Mirela guarda la luna dai buchi sul tetto della mansarda in cui vive. Posiziona bacinelle sul pavimento per raccogliere l’acqua piovana e di notte patisce il freddo, restando sveglia tutta intirizzita fino al mattino.

«Sono arrivata in Italia nel 2005 – racconta la donna – inizialmente a Roma dove ho raggiunto una cugina e poi, grazie a un’amica, ho trovato un posto come badante a Cesena. Ci sono andata perché si guadagnava di più, ma è stato un periodo veramente difficile. La signora mi sgridava se mangiavo un frutto o mi fermavo qualche minuto davanti alla televisione. Ci sono rimasta per otto mesi, non sapevo parlare italiano, non sapevo andare in bicicletta. Andavo a prendere l’acqua al pozzo, ma non mi sono spaventata, perché io sono una contadina, una gran lavoratrice».

Mirela Iftimoaie, 57 anni, di Iasi, città universitaria della Romania, prima di arrivare in Italia lavorava in una fabbrica di mobili, fino a quando, a causa di problemi dell’azienda, viene licenziata ed entra in disoccupazione.

«Ero divorziata da anni e mio figlio Daniele, all’epoca 18enne, doveva iniziare l’università. Non ci ho pensato più di tanto. Volevo che mio figlio continuasse a studiare ed era difficile per me trovare un altro lavoro. Nel mio paese è abbastanza comune decidere di andare via per mantenere la famiglia. Si parte per disperazione, perché non c’è altra scelta. Non sai che cosa troverai, non conosci la lingua, ma lo fai lo stesso. Non c’è altra scelta».

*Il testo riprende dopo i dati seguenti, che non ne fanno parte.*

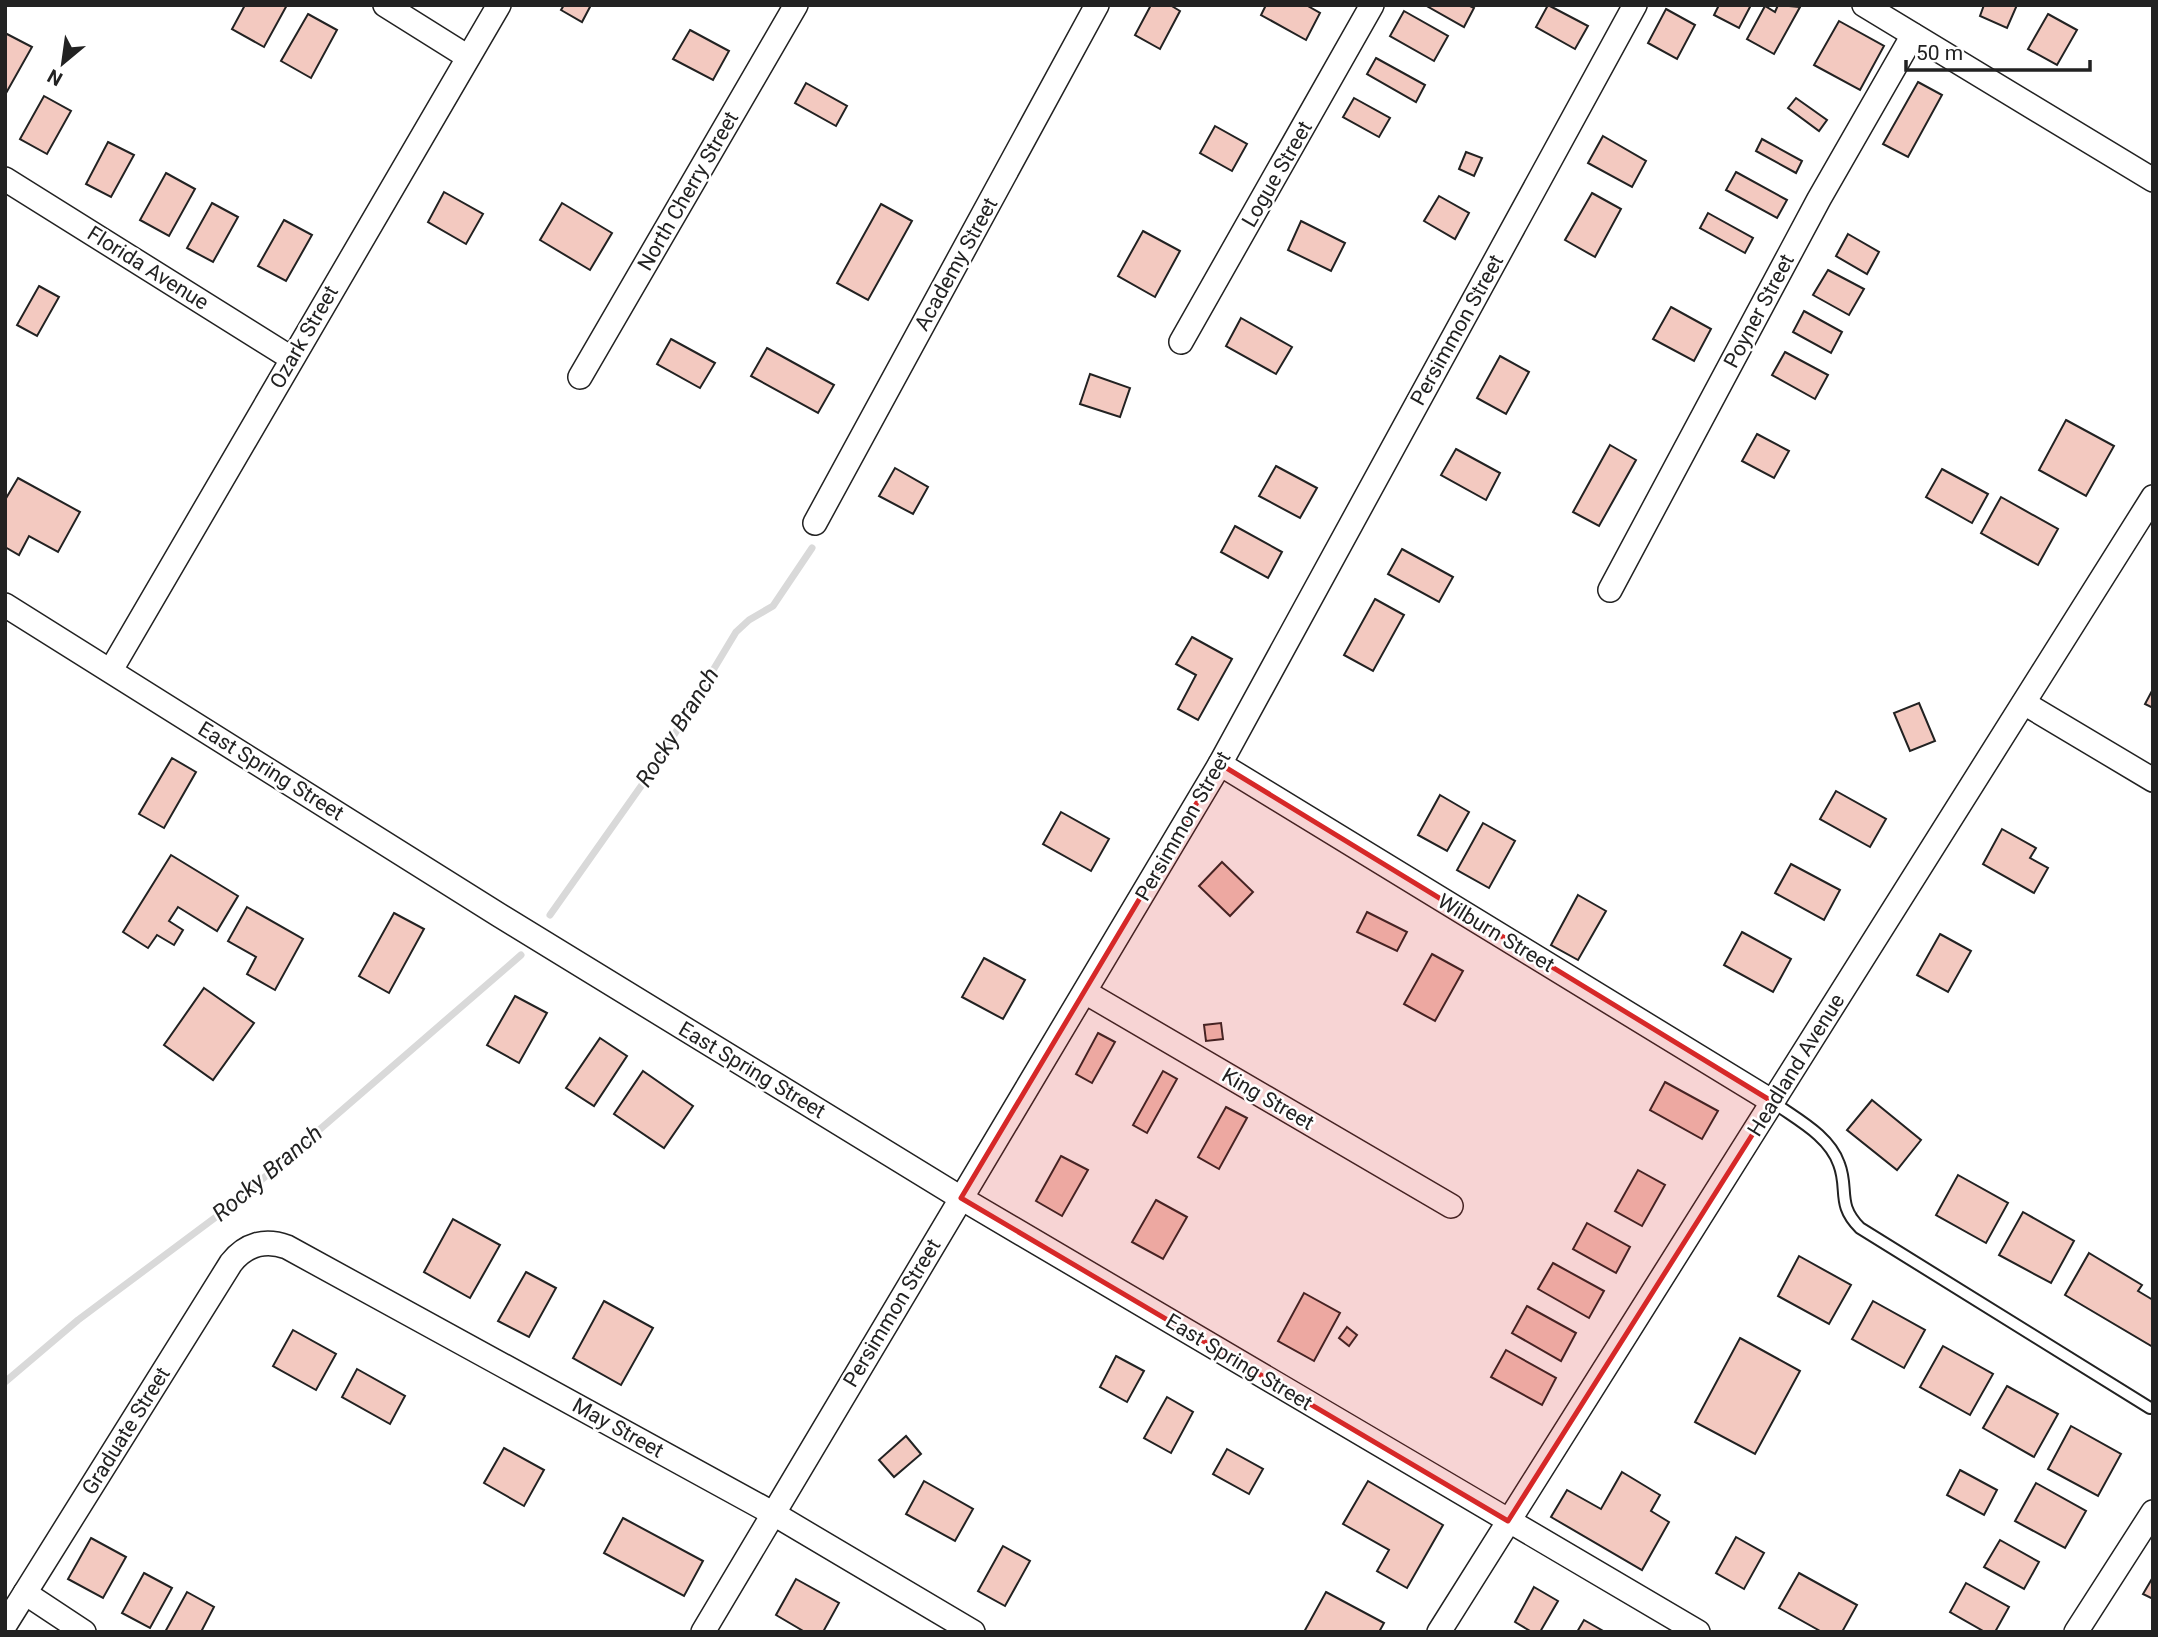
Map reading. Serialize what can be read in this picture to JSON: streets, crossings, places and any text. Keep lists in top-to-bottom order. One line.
{"streets":{"street":["Logue Street","North Cherry Street","Academy Street","Florida Avenue","Poyner Street","Persimmon Street","Ozark Street","East Spring Street","Wilburn Street","Headland Avenue","King Street","May Street","Graduate Street"]},"crossings":[["Florida Avenue","Ozark Street"],["Persimmon Street","East Spring Street"],["Persimmon Street","Wilburn Street"],["Persimmon Street","King Street"],["Persimmon Street","May Street"],["Ozark Street","East Spring Street"],["East Spring Street","Headland Avenue"],["Wilburn Street","Headland Avenue"],["May Street","Graduate Street"]],"water":["Rocky Branch"],"scale_bar":"50 m","north":"bottom left"}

Mirela nasce in una famiglia semplice e vive un’infanzia serena: ««Si viveva bene durante il comunismo. Tutti avevano un lavoro, nessuno stava per strada senza far niente. Non c’era tanto cibo, solo quello che potevi prendere con i ticket: un litro di olio al mese, due pani al giorno, un salame».

Alcuni prodotti non si trovavano, ma la famiglia di Mirela stava bene perché i genitori avevano la terra e gli animali. Mirela va a scuola fino al liceo, poi a 20 anni si sposa e a 23 partorisce Daniele, l’unico figlio.

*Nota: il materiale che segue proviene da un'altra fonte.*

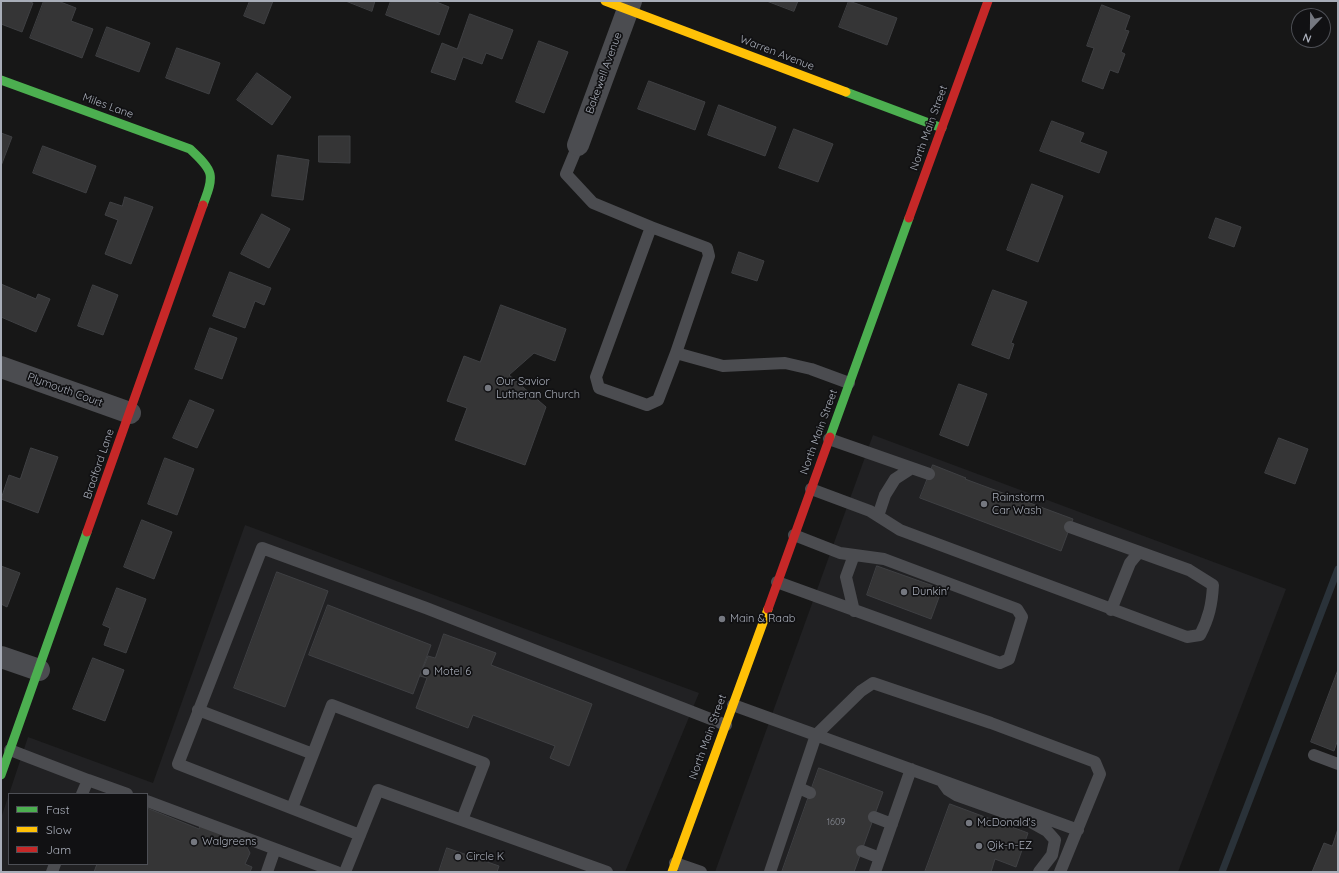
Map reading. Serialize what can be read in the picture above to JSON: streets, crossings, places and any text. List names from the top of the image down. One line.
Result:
{"streets":{"street":["Warren Avenue","Bakewell Avenue","Miles Lane","North Main Street","Plymouth Court","Bradford Lane"]},"crossings":[["Warren Avenue","Bakewell Avenue"],["Warren Avenue","North Main Street"],["Miles Lane","Bradford Lane"],["Plymouth Court","Bradford Lane"]],"places":["Our Savior Lutheran Church","Rainstorm Car Wash","Dunkin'","Main & Raab","Motel 6","McDonald's","Walgreens","Qik-n-EZ","Circle K"],"house_numbers":["1609"],"legend":["Fast","Slow","Jam"],"north":"bottom"}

«Da giovane non avevo mai pensato che sarei andata via. Poi con la caduta di Ceausescu arrivò di tutto: banane, kiwi, arance… Peccato che non c’erano più soldi. Le fabbriche cominciarono a licenziare, prima non era possibile, e piano piano non c’era più lavoro. Però in un certo senso arrivò anche la libertà. Adesso la gente rimpiange Ceausescu: “Alzati dalla tomba” dicono alcuni».

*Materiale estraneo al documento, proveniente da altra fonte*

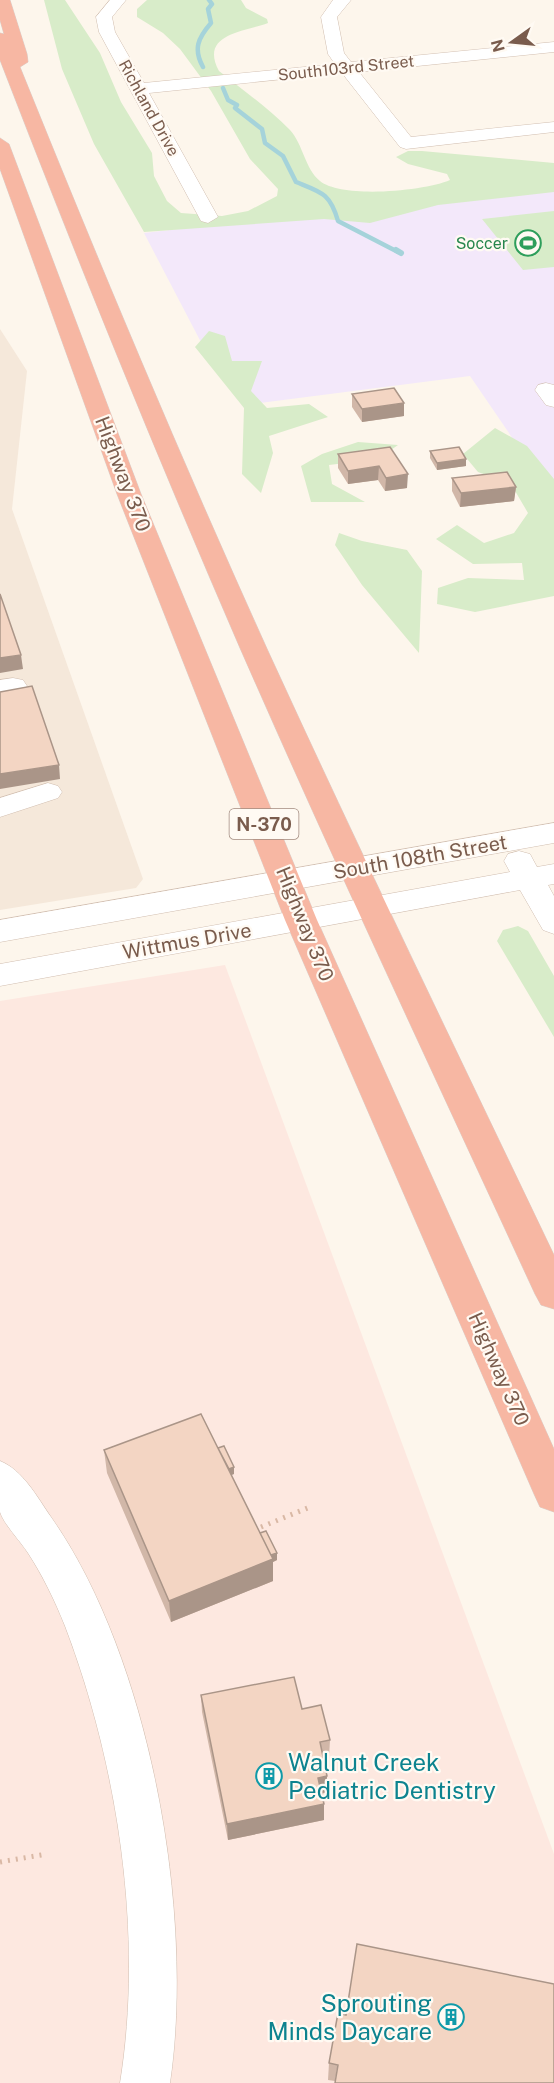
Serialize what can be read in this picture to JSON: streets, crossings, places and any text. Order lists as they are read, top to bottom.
{
  "streets": {
    "highway": ["Highway 370", "N-370"],
    "street": [
      "South103rd Street",
      "Richland Drive",
      "South 108th Street",
      "Wittmus Drive"
    ]
  },
  "crossings": [
    ["South103rd Street", "Richland Drive"],
    ["Highway 370", "South 108th Street"],
    ["Highway 370", "Wittmus Drive"],
    ["N-370", "South 108th Street"],
    ["N-370", "Wittmus Drive"],
    ["South 108th Street", "Wittmus Drive"]
  ],
  "places": {
    "sports": ["Soccer"],
    "building": ["Walnut Creek Pediatric Dentistry", "Sprouting Minds Daycare"]
  },
  "north": "left"
}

Quando arriva in Italia, lascia a casa suo figlio e la madre. Daniele a un certo punto la raggiunse, faceva il giardiniere ma non si trovava bene, così è tornato in Romania.

Anche con mia madre è stato ed è ancora difficile. Sono l’unica figlia e mia mamma ha 76 anni. Ogni anno torno qualche mese, ma non è la stessa cosa. Prima piangevamo tantissimo ogni volta che ci separavamo, adesso ci siamo abituate. Per fortuna che c’è whatsapp!.

Giunta in Italia, Mirela comincia con l’imparare la lingua: «Durante la mia prima esperienza in Emilia Romagna, compravo delle riviste per la signora e lei, finito di leggerle, me le sbatteva in faccia dicendomi: “Adesso leggi pure te!”. Io le prendevo con le lacrime agli occhi e andavo in un’altra stanza ripetendo centinaia di volte quelle parole che a un certo punto cominciarono a prendere un senso».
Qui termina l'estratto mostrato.